Page excerpt ::
-------

The last session of our spring seminar approached the Qur’ān and the Qur’ānic heritage from two largely opposed points of view. Our guest, research professor Anthony Lappin from Maynooth University, opened the session by a detailed discussion of the reception history of the first Latin translation of the Qur’ān as told by the layers of marginal notes and comments appended to the manuscripts. Lappin’s material is rather complex by nature, but it yields us a vivid picture of the ebbs and flows of the Latin understanding and appreciation of the book.
Anthony Lappin (photo Heikki J. Koskinen)
Commissioned in the 1140s by Peter the Venerable, the translation was to serve the purpose of a well-founded refutation of Islam. The work, eventually titled Lex Mahumet pseudoprophete, was carried out in the Cluniac monastery of Nájera by two astronomical translators, Robert Ketton and Herman of Dalmatia, whose appended notes betray a reasonably developed understanding of the Qur’ān and the Arabic exegetical tradition. This expertise was soon lost, however, as a look at some of the thirteenth century manuscripts shows. These abound with a wide variety of more or less imaginative “explanations” of recurrent themes in the Qur’ān; for an illustrative example, the two central jurisprudential terms ḥalāl and ḥarām were all but lost for the subsequent readership.
Although there are several thirteenth century copies of the text, it became the object of a quite unprecedented interest in the fifteenth century. Since the beginning, political questions pervaded the reception of the Latin Qur’ān. Indeed, there are interesting parallels between the tense geopolitical situation of the twelfth century Iberian peninsula, the text’s context of birth, and the fifteenth century with its increasing Ottoman presence. But it is interesting to observe that certain fifteenth and sixteenth century readers, such as Marsilio Ficino, Nicholas of Cusa or Johann Albrecht Widmanstetter, were much more favorably attuned to the “pseudoprophecy” and attempting to read it as a piece of universal wisdom – albeit with often quite idiosyncratic presumptions.

-------

Data records ::
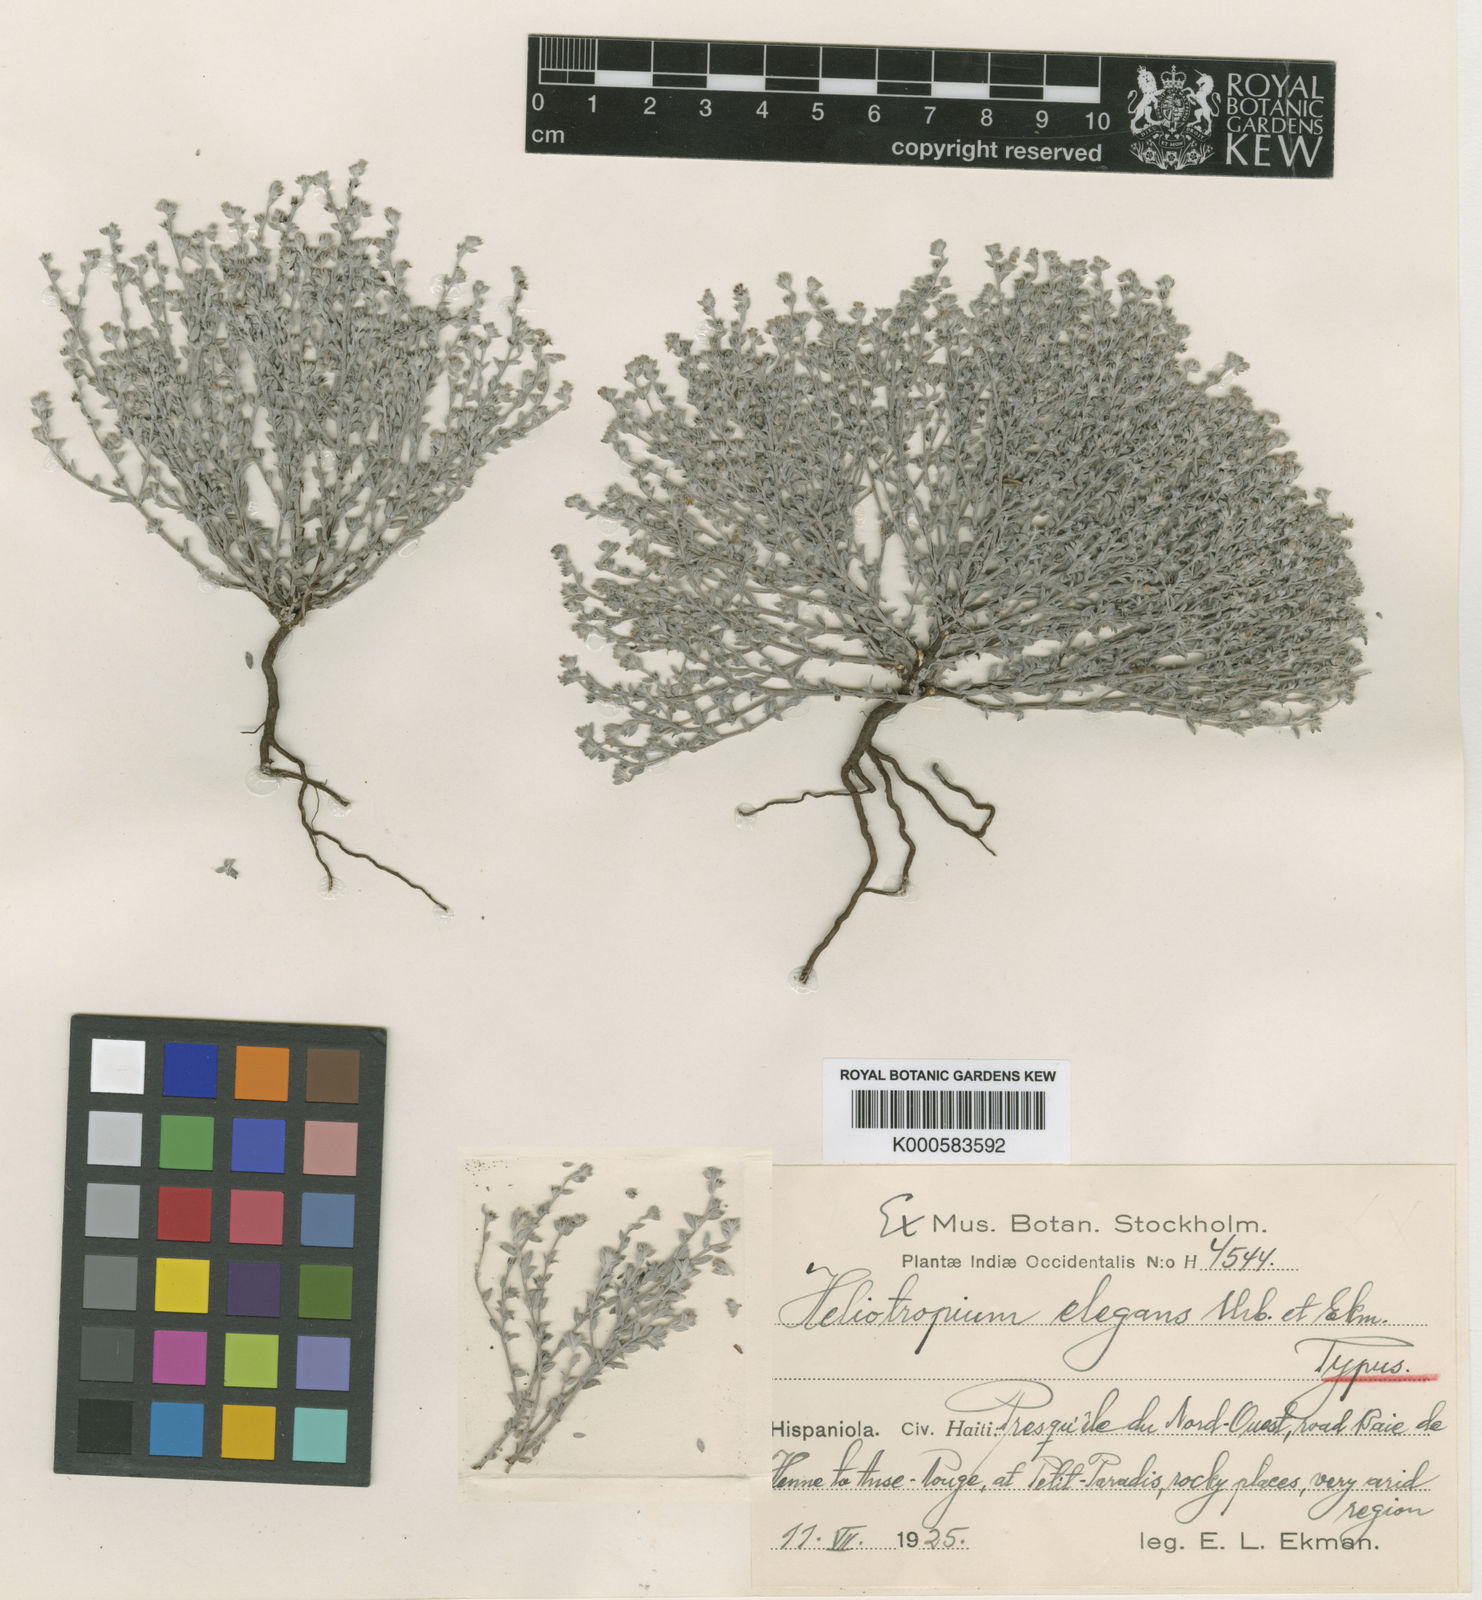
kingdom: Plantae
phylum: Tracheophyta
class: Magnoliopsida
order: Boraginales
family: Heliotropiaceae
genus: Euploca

-------

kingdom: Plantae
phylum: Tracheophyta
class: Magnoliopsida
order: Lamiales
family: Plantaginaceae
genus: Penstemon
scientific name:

-------

Set of tasks ::
1) Transcribe the passage of the report on the Latin Qur’ān translation starting at "The last session" and ending at "Heikki J. Koskinen)".
2) Write the next part of the report on the Latin Qur’ān translation, picking up after its final sentence.
The entries have no connection to the report on the Latin Qur’ān translation.

Results of the exercise ::
1)
The last session of our spring seminar approached the Qur’ān and the Qur’ānic heritage from two largely opposed points of view. Our guest, research professor Anthony Lappin from Maynooth University, opened the session by a detailed discussion of the reception history of the first Latin translation of the Qur’ān as told by the layers of marginal notes and comments appended to the manuscripts. Lappin’s material is rather complex by nature, but it yields us a vivid picture of the ebbs and flows of the Latin understanding and appreciation of the book.
Anthony Lappin (photo Heikki J. Koskinen)

2)
Lappin’s fascinating talk showed that in a sense, little has changed in the Western reception of the Qur’ān. Although scholars of Islam have experienced a decisive upsurge of requests for their expertise after the 9/11 attacks and the steady global presence of fundamentalist interpretations of political Islam, the underlying political interests in the attention to the book and the “law of Muḥammad” are scarcely veiled.
If professor Lappin’s presentation could be characterized as a study of one thread in the history of outsider recognitions of the Qur’ān, my own talk attempted to address the question of whether the ideas of religious recognition and tolerance are to be found in the Qur’ān and the classical exegetical tradition. If we define religious tolerance heuristically as the belief or attitude that another’s religious beliefs can be intrinsically valuable even if (either entirely or partly) untrue, we can argue that such a concept is articulated in the Qur’ān. Indeed, the peaceful nature of the Islamic religion is often corroborated by appeal to such verses as the beginning of 2:256 (There is no compulsion in religion).
Islam is a highly textual religion, and interpreting the Qur’ān in new historical contexts always entails an engagement with the scholarly tradition. Although the situation has become more complex with the twentieth century advent of the fundamentalist claims for broader interpretative authority, the classical exegetical authorities still represent the most important standards according to which Qur’ān is read and taught. For this reason, it is not only historically interesting but also crucially important for contemporary Islamic ethics and interreligious dialogue to look at how these authors understood the passages expressing the alleged Qur’ānic idea of tolerance.
In my brief talk I focused on Fakhr al-Dīn al-Rāzī’s (d. 1209) extensive verse-by-verse commentary, the Mafātīḥ al-ghayb. Rāzī’s concise discussion of Q 2:256 finds it relevant for three questions, all of which pertain to the topic of religious tolerance. Strictures of time, however, forced me to focus on only of them – the theological question of whether free decision (ikhtiyār) is a necessary feature of genuine religious commitment (the other two questions are related to the status of dhimmīs and the validity of wartime shahāda). Interestingly, Rāzī connects this question to the old theological debate of whether, and in what precise sense, human beings are the agents of their acts. This question is theologically problematic, because one natural answer to it threatens to compromise God’s omnipotence and omniscience: if temporary agents are the causes of their acts, then their agency limits that of God; and if they act freely, that is, in a way undetermined by any factors external to them, then God cannot know how they will act before they have acted.
Jari Kaukua (photo Heikki J. Koskinen)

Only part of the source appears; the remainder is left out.